▶ [WHAT YOU NEED TO DO]:
Look through the records below and state how many lines carry the string "FileFunction", adding nothing.

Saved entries
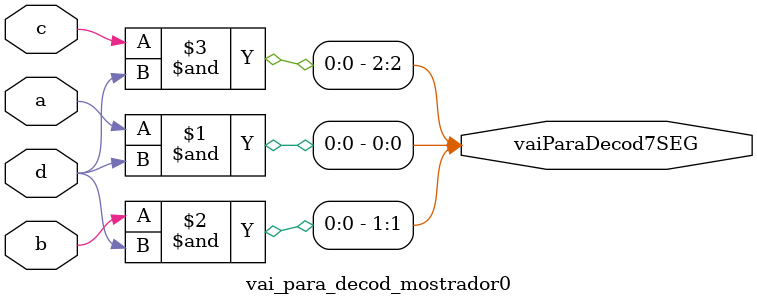
<source format=v>
module vai_para_decod_mostrador0(
	input a,b,c,d,
	output wire [2:0] vaiParaDecod7SEG
);
//saida 1
and and0(vaiParaDecod7SEG[0],a,d);
//saida 2
and and1(vaiParaDecod7SEG[1],b,d);
//saida 3
and and2(vaiParaDecod7SEG[2],c,d);
endmodule 
//Passa o perfil da interface 1 ou 000
</source>
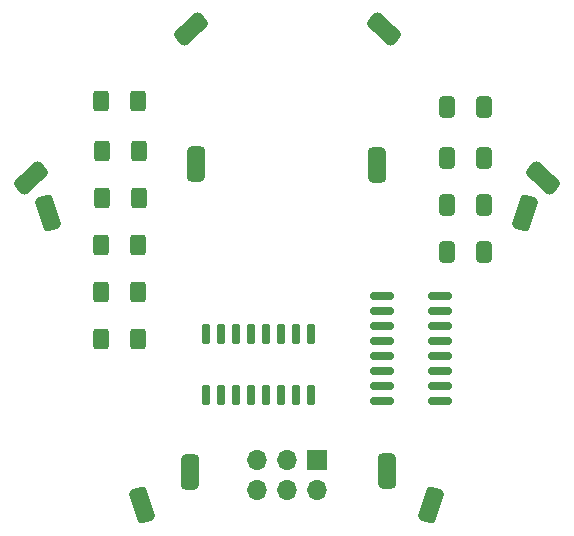
<source format=gbr>
%TF.GenerationSoftware,KiCad,Pcbnew,(7.0.0)*%
%TF.CreationDate,2023-12-18T14:13:41-05:00*%
%TF.ProjectId,MAGFest2023SolderingClass_variant1,4d414746-6573-4743-9230-3233536f6c64,rev?*%
%TF.SameCoordinates,Original*%
%TF.FileFunction,Soldermask,Bot*%
%TF.FilePolarity,Negative*%
%FSLAX46Y46*%
G04 Gerber Fmt 4.6, Leading zero omitted, Abs format (unit mm)*
G04 Created by KiCad (PCBNEW (7.0.0)) date 2023-12-18 14:13:41*
%MOMM*%
%LPD*%
G01*
G04 APERTURE LIST*
G04 Aperture macros list*
%AMRoundRect*
0 Rectangle with rounded corners*
0 $1 Rounding radius*
0 $2 $3 $4 $5 $6 $7 $8 $9 X,Y pos of 4 corners*
0 Add a 4 corners polygon primitive as box body*
4,1,4,$2,$3,$4,$5,$6,$7,$8,$9,$2,$3,0*
0 Add four circle primitives for the rounded corners*
1,1,$1+$1,$2,$3*
1,1,$1+$1,$4,$5*
1,1,$1+$1,$6,$7*
1,1,$1+$1,$8,$9*
0 Add four rect primitives between the rounded corners*
20,1,$1+$1,$2,$3,$4,$5,0*
20,1,$1+$1,$4,$5,$6,$7,0*
20,1,$1+$1,$6,$7,$8,$9,0*
20,1,$1+$1,$8,$9,$2,$3,0*%
G04 Aperture macros list end*
%ADD10RoundRect,0.381000X-0.016563X1.181968X-0.708143X-0.946497X0.016563X-1.181968X0.708143X0.946497X0*%
%ADD11RoundRect,0.381000X-0.419820X1.105022X-0.341715X-1.131615X0.419820X-1.105022X0.341715X1.131615X0*%
%ADD12RoundRect,0.381000X-0.708143X0.946497X-0.016563X-1.181968X0.708143X-0.946497X0.016563X1.181968X0*%
%ADD13RoundRect,0.381000X0.558543X1.041802X-1.078226X-0.484510X-0.558543X-1.041802X1.078226X0.484510X0*%
%ADD14R,1.700000X1.700000*%
%ADD15O,1.700000X1.700000*%
%ADD16RoundRect,0.381000X-1.078226X0.484510X0.558543X-1.041802X1.078226X-0.484510X-0.558543X1.041802X0*%
%ADD17RoundRect,0.381000X-0.361413X1.125479X-0.400471X-1.112180X0.361413X-1.125479X0.400471X1.112180X0*%
%ADD18RoundRect,0.250000X0.412500X0.650000X-0.412500X0.650000X-0.412500X-0.650000X0.412500X-0.650000X0*%
%ADD19RoundRect,0.250000X0.400000X0.625000X-0.400000X0.625000X-0.400000X-0.625000X0.400000X-0.625000X0*%
%ADD20RoundRect,0.150000X-0.825000X-0.150000X0.825000X-0.150000X0.825000X0.150000X-0.825000X0.150000X0*%
%ADD21RoundRect,0.150000X-0.150000X0.725000X-0.150000X-0.725000X0.150000X-0.725000X0.150000X0.725000X0*%
G04 APERTURE END LIST*
D10*
%TO.C,D4*%
X159227779Y-95668735D03*
X167262221Y-70941265D03*
%TD*%
D11*
%TO.C,D3*%
X154651307Y-66862919D03*
X155558693Y-92847081D03*
%TD*%
D12*
%TO.C,D1*%
X134832221Y-95668735D03*
X126797779Y-70941265D03*
%TD*%
D13*
%TO.C,D6*%
X138920022Y-55396515D03*
X125389978Y-68013485D03*
%TD*%
D14*
%TO.C,J1*%
X149575759Y-91861764D03*
D15*
X149575759Y-94401764D03*
X147035759Y-91861764D03*
X147035759Y-94401764D03*
X144495759Y-91861764D03*
X144495759Y-94401764D03*
%TD*%
D16*
%TO.C,D5*%
X155257590Y-55396515D03*
X168787634Y-68013485D03*
%TD*%
D17*
%TO.C,D2*%
X139331881Y-66856980D03*
X138878119Y-92853020D03*
%TD*%
D18*
%TO.C,C2*%
X163720000Y-66295000D03*
X160595000Y-66295000D03*
%TD*%
D19*
%TO.C,R4*%
X134425000Y-73665000D03*
X131325000Y-73665000D03*
%TD*%
D18*
%TO.C,C4*%
X163720000Y-74285000D03*
X160595000Y-74285000D03*
%TD*%
D19*
%TO.C,R3*%
X134525000Y-69685000D03*
X131425000Y-69685000D03*
%TD*%
D20*
%TO.C,U1*%
X155095000Y-86885000D03*
X155095000Y-85615000D03*
X155095000Y-84345000D03*
X155095000Y-83075000D03*
X155095000Y-81805000D03*
X155095000Y-80535000D03*
X155095000Y-79265000D03*
X155095000Y-77995000D03*
X160045000Y-77995000D03*
X160045000Y-79265000D03*
X160045000Y-80535000D03*
X160045000Y-81805000D03*
X160045000Y-83075000D03*
X160045000Y-84345000D03*
X160045000Y-85615000D03*
X160045000Y-86885000D03*
%TD*%
D18*
%TO.C,C1*%
X163720000Y-62025000D03*
X160595000Y-62025000D03*
%TD*%
D19*
%TO.C,R5*%
X134425000Y-77645000D03*
X131325000Y-77645000D03*
%TD*%
%TO.C,R1*%
X134465000Y-61455000D03*
X131365000Y-61455000D03*
%TD*%
%TO.C,R2*%
X134525000Y-65705000D03*
X131425000Y-65705000D03*
%TD*%
%TO.C,R6*%
X134425000Y-81625000D03*
X131325000Y-81625000D03*
%TD*%
D21*
%TO.C,U2*%
X140235000Y-81245000D03*
X141505000Y-81245000D03*
X142775000Y-81245000D03*
X144045000Y-81245000D03*
X145315000Y-81245000D03*
X146585000Y-81245000D03*
X147855000Y-81245000D03*
X149125000Y-81245000D03*
X149125000Y-86395000D03*
X147855000Y-86395000D03*
X146585000Y-86395000D03*
X145315000Y-86395000D03*
X144045000Y-86395000D03*
X142775000Y-86395000D03*
X141505000Y-86395000D03*
X140235000Y-86395000D03*
%TD*%
D18*
%TO.C,C3*%
X163720000Y-70290000D03*
X160595000Y-70290000D03*
%TD*%
M02*

</source>
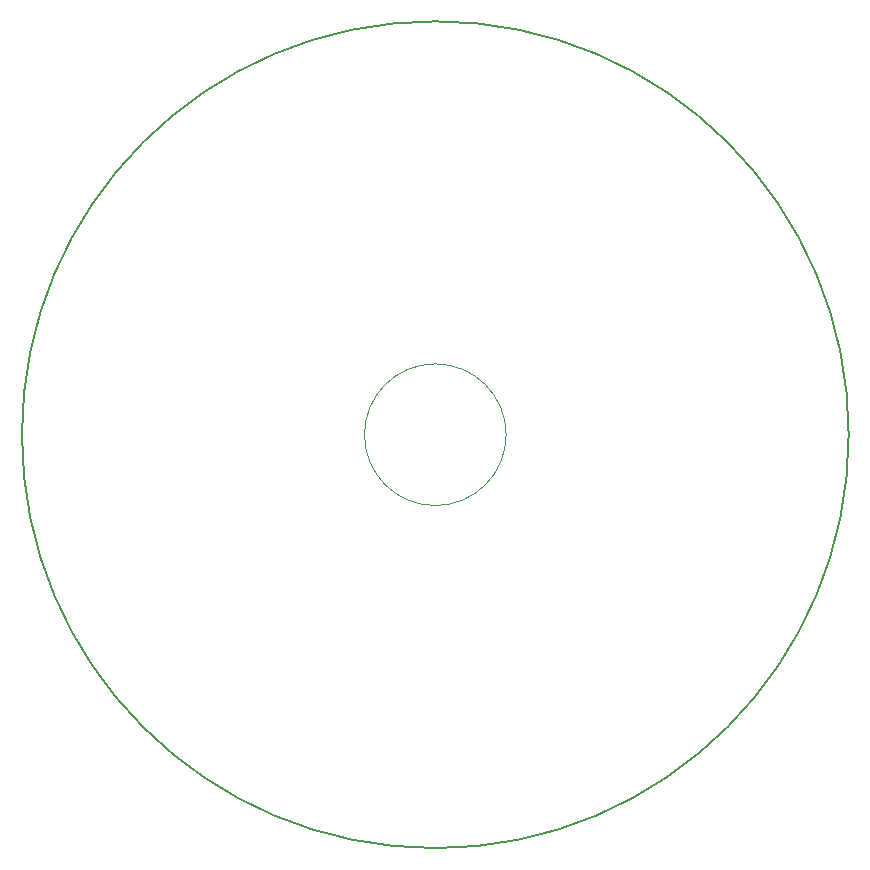
<source format=gko>
%TF.GenerationSoftware,KiCad,Pcbnew,(5.0.1)-3*%
%TF.CreationDate,2018-12-01T13:50:15+01:00*%
%TF.ProjectId,CastVolumeKnob,43617374566F6C756D654B6E6F622E6B,rev?*%
%TF.SameCoordinates,PX853a720PY5faea10*%
%TF.FileFunction,Profile,NP*%
%FSLAX46Y46*%
G04 Gerber Fmt 4.6, Leading zero omitted, Abs format (unit mm)*
G04 Created by KiCad (PCBNEW (5.0.1)-3) date 01/12/2018 13:50:15*
%MOMM*%
%LPD*%
G01*
G04 APERTURE LIST*
%ADD10C,0.100000*%
%ADD11C,0.200000*%
G04 APERTURE END LIST*
D10*
X6000000Y0D02*
G75*
G03X6000000Y0I-6000000J0D01*
G01*
D11*
X35000000Y0D02*
G75*
G03X35000000Y0I-35000000J0D01*
G01*
M02*

</source>
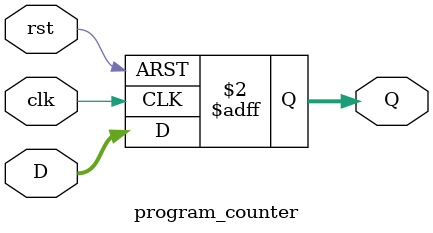
<source format=v>
`timescale 1ns / 1ps


module program_counter #(
    parameter BUS_WIDTH = 32
)(
    input [BUS_WIDTH - 1 : 0] D,
    input rst,
    input clk,
    output reg [BUS_WIDTH - 1 : 0] Q
);
    always @(posedge clk or posedge rst)
        if (rst)
            Q <= {BUS_WIDTH {1'b0}};
        else
            Q <= D;
endmodule

</source>
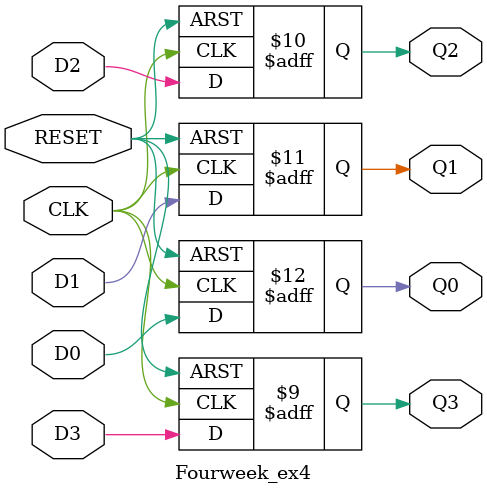
<source format=v>


module Fourweek_ex4(
	D0,
	D1,
	D2,
	D3,
	CLK,
	RESET,
	Q0,
	Q1,
	Q2,
	Q3
);


input wire	D0;
input wire	D1;
input wire	D2;
input wire	D3;
input wire	CLK;
input wire	RESET;
output reg	Q0;
output reg	Q1;
output reg	Q2;
output reg	Q3;






always@(posedge CLK or negedge RESET)
begin
if (!RESET)
	begin
	Q0 <= 0;
	end
else
	begin
	Q0 <= D0;
	end
end


always@(posedge CLK or negedge RESET)
begin
if (!RESET)
	begin
	Q1 <= 0;
	end
else
	begin
	Q1 <= D1;
	end
end


always@(posedge CLK or negedge RESET)
begin
if (!RESET)
	begin
	Q2 <= 0;
	end
else
	begin
	Q2 <= D2;
	end
end


always@(posedge CLK or negedge RESET)
begin
if (!RESET)
	begin
	Q3 <= 0;
	end
else
	begin
	Q3 <= D3;
	end
end


endmodule

</source>
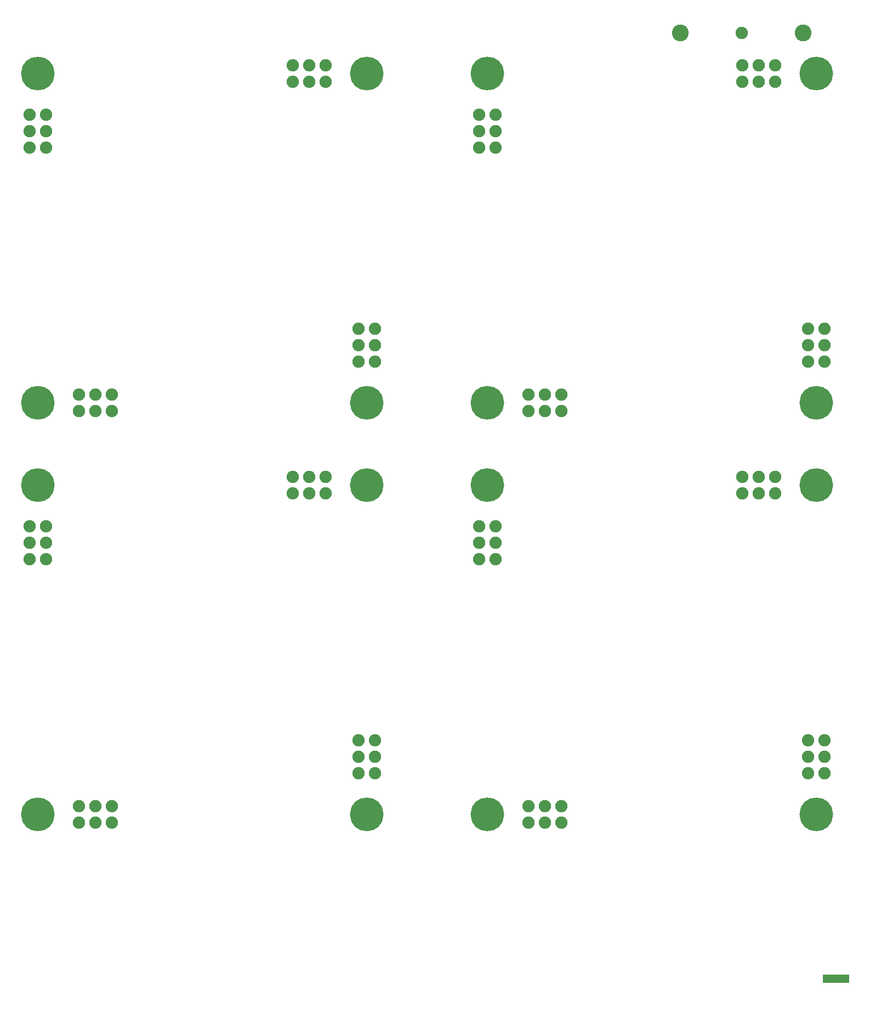
<source format=gbs>
G04 Layer: BottomSolderMaskLayer*
G04 EasyEDA v6.5.38, 2023-12-25 01:26:23*
G04 f1b6b75ab3be4e5890bb728668c82796,5a6b42c53f6a479593ecc07194224c93,10*
G04 Gerber Generator version 0.2*
G04 Scale: 100 percent, Rotated: No, Reflected: No *
G04 Dimensions in millimeters *
G04 leading zeros omitted , absolute positions ,4 integer and 5 decimal *
%FSLAX45Y45*%
%MOMM*%

%ADD10C,1.9016*%
%ADD11C,5.2032*%
%ADD12C,2.6016*%

%LPD*%
D10*
G01*
X12402997Y8006105D03*
G01*
X12402997Y7752105D03*
G01*
X12148997Y8006105D03*
G01*
X12148997Y7752105D03*
G01*
X11894997Y8006105D03*
G01*
X11894997Y7752105D03*
G01*
X7830997Y13594105D03*
G01*
X8084997Y13594105D03*
G01*
X7830997Y13340105D03*
G01*
X8084997Y13340105D03*
G01*
X7830997Y13086105D03*
G01*
X8084997Y13086105D03*
G01*
X12402997Y14356105D03*
G01*
X12402997Y14102105D03*
G01*
X12148997Y14356105D03*
G01*
X12148997Y14102105D03*
G01*
X11894997Y14356105D03*
G01*
X11894997Y14102105D03*
G01*
X8592997Y9022105D03*
G01*
X8592997Y9276105D03*
G01*
X8846997Y9022105D03*
G01*
X8846997Y9276105D03*
G01*
X9100997Y9022105D03*
G01*
X9100997Y9276105D03*
G01*
X13164997Y9784105D03*
G01*
X12910997Y9784105D03*
G01*
X13164997Y10038105D03*
G01*
X12910997Y10038105D03*
G01*
X13164997Y10292105D03*
G01*
X12910997Y10292105D03*
G01*
X7830997Y7244105D03*
G01*
X8084997Y7244105D03*
G01*
X7830997Y6990105D03*
G01*
X8084997Y6990105D03*
G01*
X7830997Y6736105D03*
G01*
X8084997Y6736105D03*
G01*
X8592997Y2672105D03*
G01*
X8592997Y2926105D03*
G01*
X8846997Y2672105D03*
G01*
X8846997Y2926105D03*
G01*
X9100997Y2672105D03*
G01*
X9100997Y2926105D03*
G01*
X13164997Y3434105D03*
G01*
X12910997Y3434105D03*
G01*
X13164997Y3688105D03*
G01*
X12910997Y3688105D03*
G01*
X13164997Y3942105D03*
G01*
X12910997Y3942105D03*
G01*
X19347052Y14356105D03*
G01*
X19347052Y14102105D03*
G01*
X19093052Y14356105D03*
G01*
X19093052Y14102105D03*
G01*
X18839052Y14356105D03*
G01*
X18839052Y14102105D03*
G01*
X14775103Y13594105D03*
G01*
X15029103Y13594105D03*
G01*
X14775103Y13340105D03*
G01*
X15029103Y13340105D03*
G01*
X14775103Y13086105D03*
G01*
X15029103Y13086105D03*
G01*
X15537103Y9022105D03*
G01*
X15537103Y9276105D03*
G01*
X15791103Y9022105D03*
G01*
X15791103Y9276105D03*
G01*
X16045103Y9022105D03*
G01*
X16045103Y9276105D03*
G01*
X20109103Y9784105D03*
G01*
X19855103Y9784105D03*
G01*
X20109103Y10038105D03*
G01*
X19855103Y10038105D03*
G01*
X20109103Y10292105D03*
G01*
X19855103Y10292105D03*
G01*
X19347103Y8006105D03*
G01*
X19347103Y7752105D03*
G01*
X19093103Y8006105D03*
G01*
X19093103Y7752105D03*
G01*
X18839103Y8006105D03*
G01*
X18839103Y7752105D03*
G01*
X14775103Y7244105D03*
G01*
X15029103Y7244105D03*
G01*
X14775103Y6990105D03*
G01*
X15029103Y6990105D03*
G01*
X14775103Y6736105D03*
G01*
X15029103Y6736105D03*
G01*
X15537103Y2672105D03*
G01*
X15537103Y2926105D03*
G01*
X15791103Y2672105D03*
G01*
X15791103Y2926105D03*
G01*
X16045103Y2672105D03*
G01*
X16045103Y2926105D03*
G01*
X20109103Y3434105D03*
G01*
X19855103Y3434105D03*
G01*
X20109103Y3688105D03*
G01*
X19855103Y3688105D03*
G01*
X20109103Y3942105D03*
G01*
X19855103Y3942105D03*
D11*
G01*
X7957997Y9149105D03*
G01*
X13037997Y9149105D03*
G01*
X14902103Y9149105D03*
G01*
X19982103Y9149105D03*
G01*
X7957997Y2799105D03*
G01*
X13037997Y2799105D03*
G01*
X13037997Y7879105D03*
G01*
X14902103Y2799105D03*
G01*
X19982103Y2799105D03*
G01*
X14902103Y7879105D03*
G01*
X19982103Y7879105D03*
G01*
X7957997Y7879105D03*
D12*
G01*
X19773900Y14859000D03*
D10*
G01*
X18826352Y14859000D03*
D12*
G01*
X17878806Y14859000D03*
D11*
G01*
X7957997Y14229105D03*
G01*
X13037997Y14229105D03*
G01*
X14902103Y14229105D03*
G01*
X19982103Y14229105D03*
G36*
X20078725Y330200D02*
G01*
X20485125Y330200D01*
X20485125Y203200D01*
X20078725Y203200D01*
G37*
M02*

</source>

▶ [RESPONSE AREA]:
2